Além disso, se esquece a administração que, ao afastar o princípio da licitação em alguns casos, em nenhum momento, foram abandonados os princípios gerais da administração, quais sejam: Legalidade, Impessoalidade, Moralidade, Publicidade e Eficiência  (Art. 37 da CF). Além destes princípios, existem os outros que figuram na Constituição, tal como o da igualdade. Os princípios específicos da licitação, tais como: vinculação ao ato convocatório, competitividade, julgamento objetivo e sigilo na apresentação da proposta são aplicáveis, na mesma extensão e pelas mesmas razões, à contratação direta, com limitadíssimas atenuações contextuais.

Por outro lado, percebemos que o legislador tem sua responsabilidade em relação a esses abusos. Isso porque, embora se reconheça que o legislador se esforçou para manter firme o princípio do dever de licitar, admitimos que ele não foi feliz. A Lei n. 8.666/93 utiliza expressões muito vagas: “mesma natureza”, “mesmo local” e “que possam ser realizadas…” tornando difícil a fixação de um critério seguro.

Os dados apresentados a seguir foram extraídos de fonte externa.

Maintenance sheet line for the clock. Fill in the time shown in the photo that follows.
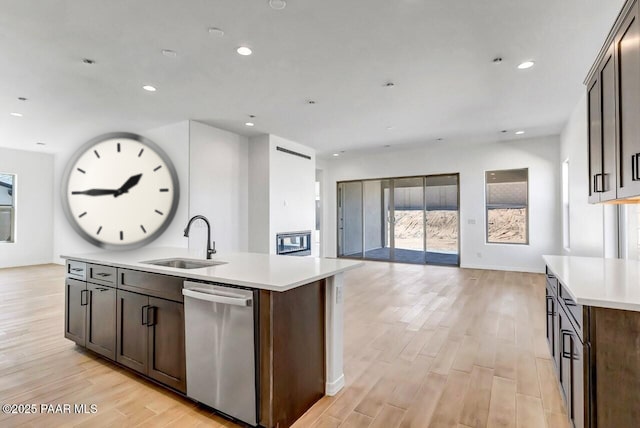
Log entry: 1:45
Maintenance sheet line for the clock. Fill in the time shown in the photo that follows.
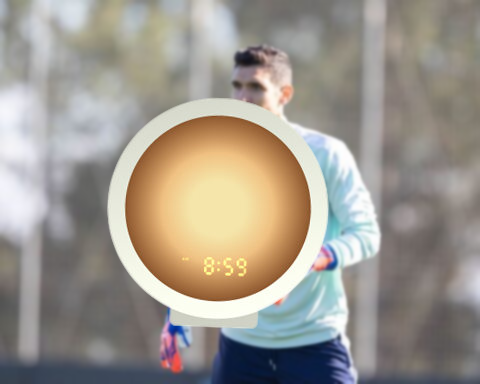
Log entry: 8:59
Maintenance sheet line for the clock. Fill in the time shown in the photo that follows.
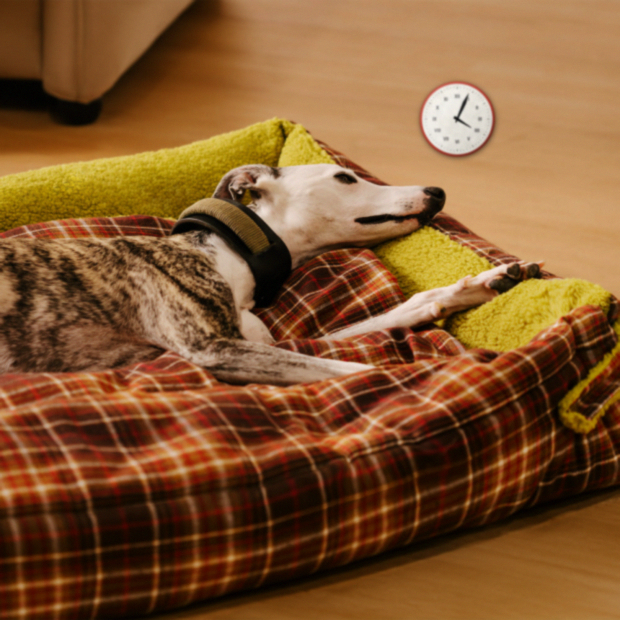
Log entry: 4:04
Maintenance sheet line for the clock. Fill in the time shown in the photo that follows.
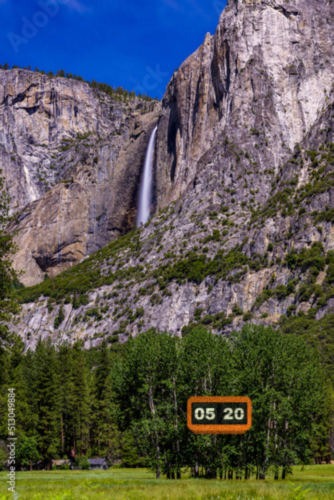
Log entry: 5:20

Em relação ser regra ou exceção, recorrermos a Lei Maior. À luz do texto constitucional, podemos verificar que a licitação foi imposta como regra. Tal assertiva baseia-se no inciso XXI do art. 37 da Constituição diz que: “ressalvados os casos especificados na legislação, as obras, serviços, compras e alienações serão contratados mediante processo de licitação pública que assegure igualdade de condições a todos os concorrentes, com cláusulas que estabeleçam obrigações de pagamento, mantidas as condições efetivas da proposta, nos termos da lei, o qual somente permitirá as exigências de qualificação técnica e econômica indispensáveis à garantia do cumprimento das obrigações”.

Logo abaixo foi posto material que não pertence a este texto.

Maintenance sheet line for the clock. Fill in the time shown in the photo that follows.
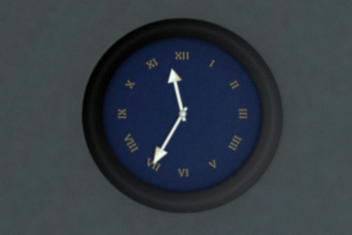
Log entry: 11:35
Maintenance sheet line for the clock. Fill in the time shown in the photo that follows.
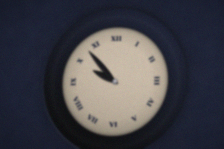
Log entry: 9:53
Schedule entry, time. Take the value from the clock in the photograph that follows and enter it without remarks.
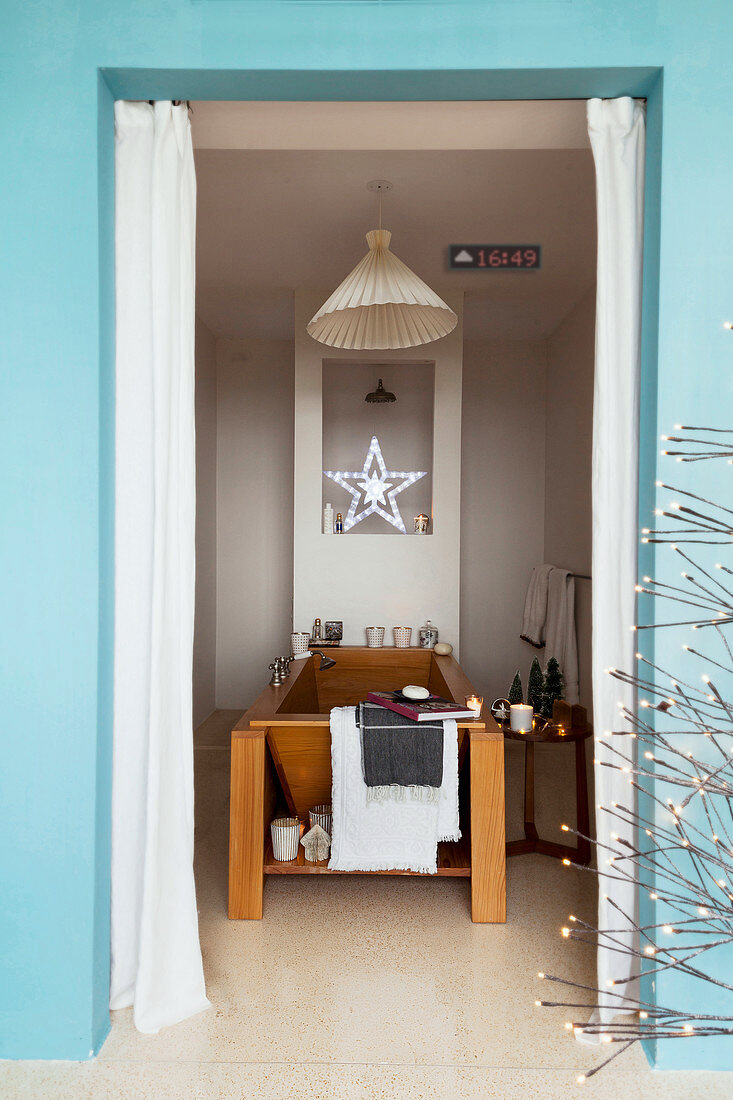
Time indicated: 16:49
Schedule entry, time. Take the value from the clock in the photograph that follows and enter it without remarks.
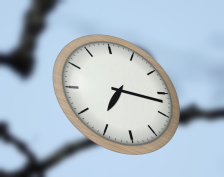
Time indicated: 7:17
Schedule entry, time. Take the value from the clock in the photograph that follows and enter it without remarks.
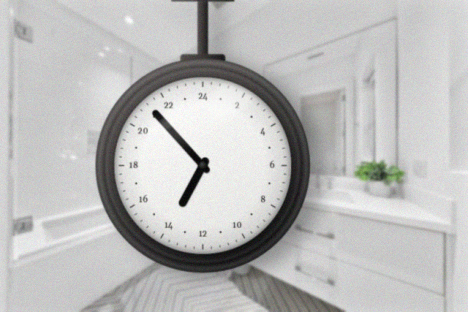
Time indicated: 13:53
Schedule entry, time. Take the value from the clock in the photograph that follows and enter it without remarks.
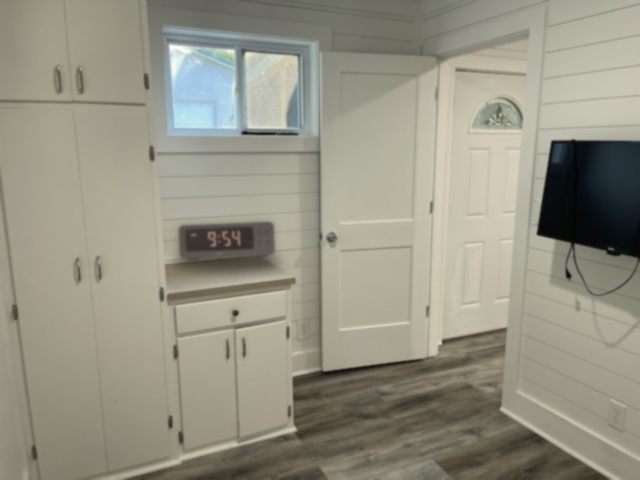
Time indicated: 9:54
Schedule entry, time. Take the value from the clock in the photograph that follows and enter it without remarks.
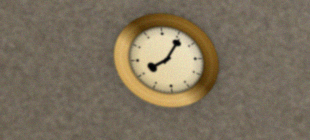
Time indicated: 8:06
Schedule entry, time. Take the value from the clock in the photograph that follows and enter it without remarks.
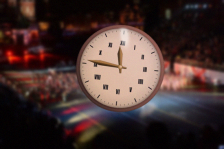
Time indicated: 11:46
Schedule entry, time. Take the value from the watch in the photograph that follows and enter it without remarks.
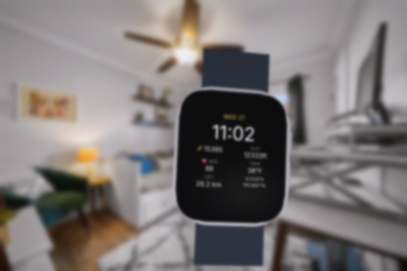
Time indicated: 11:02
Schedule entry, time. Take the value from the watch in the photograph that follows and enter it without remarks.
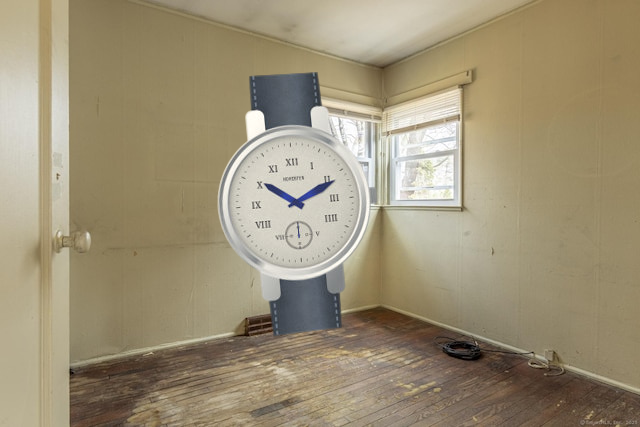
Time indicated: 10:11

Fundamentados nesse dispositivo, entendemos que a regra é licitar. A própria doutrina, que em tantos pontos diverge, nesse aspecto torna-se unânime.

Porém, fundamentados no mesmo dispositivo que nos baseamos para afirmar que a licitação é regra, dizemos que este dever é relativo. Se não houvesse a ressalva inicial, a licitação seria um dever absoluto, o que afastaria a possibilidade da existência de qualquer hipótese, no plano ordinário, que pudesse justificar contratações diretas. Diz o citado preceito que, ressalvados os casos especificados na legislação, obras, serviços, compras e alienações devem ser contratados mediante licitação.

O que muitas vezes nos faz pensar diferente é o ordenamento infraconstitucional. Estas hipóteses de dispensa e inexigibilidade precisam ser repensadas, para que assim possam estar de acordo com a Constituição da República. Como dito em aula, não se busca burocratizar o que deve ser simples, mas garantir transparência e viabilizar uma seqüência procedimental mínima indispensável à boa gestão dos recursos públicos.

É preciso, pois, para interpretar-se adequadamente o problema, conciliar o critério constitucional e o ordinário. Em outras palavras, é preciso ter um pé na Constituição e outro na Lei nº 8.666/93. Ficar só com a Constituição é ter um princípio sem exceção. Ficar só com a Lei nº 8.666, conforme muitas vezes ocorre, é ter uma exceção sem princípio ou uma exceção que se torna princípio. Não vale nem uma nem outra solução, pois isso representaria radicalizar o sistema jurídico. A função do intérprete é encontrar o ponto de equilíbrio entre o dever e a exceção, seguindo a lição de Carlos Maximiliano.